Today, hip young people walk around cities primed to snap pictures and send them to their friends. Countless blogs are dedicated to chronicling the random images of urban life and are seen by millions. Cityscapes have been a part of photography since before the rise of smartphones, but the work of the American amateur photographer Vivian Maier, who took tens of thousands of photos in the 1950s and '60s, were until recently shared with no one.
After being discovered in 2007, her works are now being shown in Russia for the first time at The Brothers Lumiere Center of Photography, which opened the exhibition "The Riddle of Vivian Maier" last week.
The 50 black and white images, some of which have never been shown before, show a selection of candid scenes from post-war American cities. In one photo, a police officer argues with an Armenian woman on New York's Lower East Side. Another shows the silhouette of a sailor standing alone at a party.
A color video projection of select photos and short eight-millimeter films from the 1970s also plays in the exhibition, accompanied by an abbreviated loop of George Gershwin's "Rhapsody in Blue."
Born in New York City, Maier spent her childhood between the U.S. and France before spending the 1950s in New York and Chicago, where she worked as a nanny, wandering the streets and taking photos for 40 years.
Anastasia Lepikhova, the curator of the Lumiere Center exhibit, compared the skill of Maier, who only worked as an amateur, to the seminal European photographers Henri Cartier-Bresson and Andrei Kertesz in her precision and use of interesting composition.
One photo, taken clandestinely from above, shows a man and his date gazing at each other as they hold hands across a restaurant table. But despite capturing the small, intimate moments of modern life, Maier never shared her pictures with the public she photographed.
In fact, she didn't even develop many of them. A collection of more than 100,000 photo negatives taken through the late 1990s were kept in a storage locker for years, eventually dispersing when the locker's contents were auctioned off in 2007 due to negligent payments.
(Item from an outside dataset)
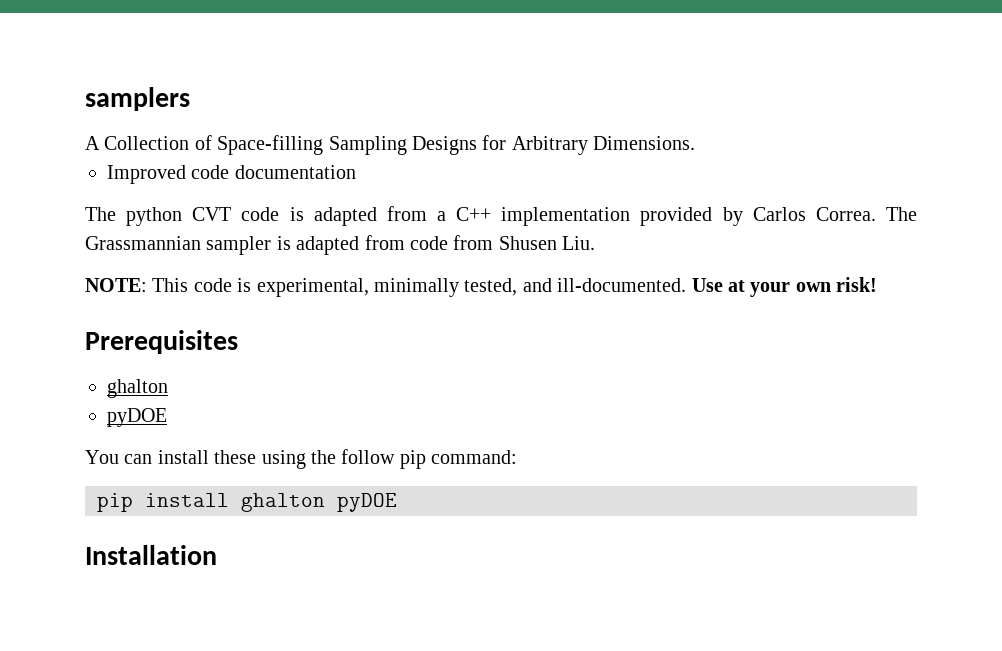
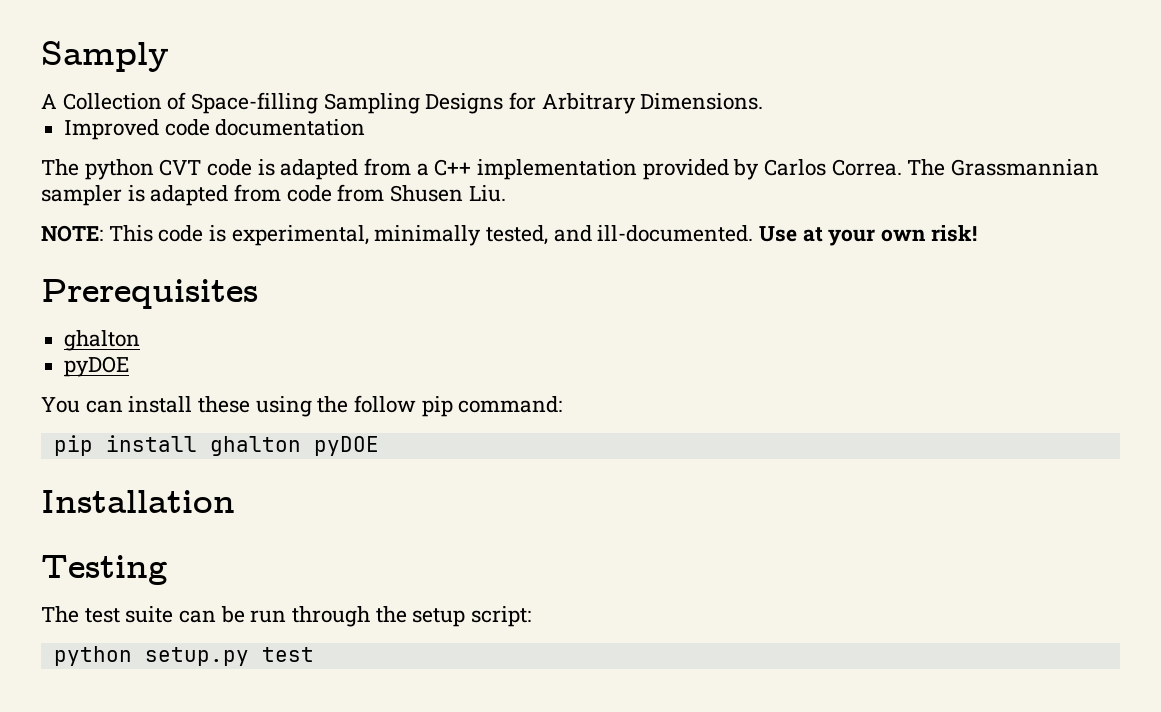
[85,87,190,111] samplers -> [41,41,169,72] Samply
(217, 555) none -> [41,555,168,585] [41,606,532,627] [53,646,314,666] // Testing // The test suite can be run through the setup script: // python setup.py test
John Maloof, a young Chicago historian, told The Associated Press that he bought a grocery box full of thousands of the photo negatives for $400. He searched for a woman named Vivian Maier but only found out who she was after a Chicago Tribune obituary surfaced in 2009. Maloof soon became the primary champion of her work, which has already been exhibited in solo shows across America and Europe, and co-directed a movie about her that debuted at the Toronto International Film Festival on Monday.
Lepikhova said the photos have been popular, noting that the morning after the exhibition's opening she sold four of the shots, starting at $1800 for the first, to buyers fascinated by the enigmatic Maier, a woman who constantly observed others but revealed little of herself.
"The Riddle of Vivian Maier" is on display until Oct. 27 at the Brothers Lumiere Center of Photography, 3 Bolotnaya Naberezhnaya, Bldg. 1. Metro Kropotkinskaya. Tel. 495-228-9878.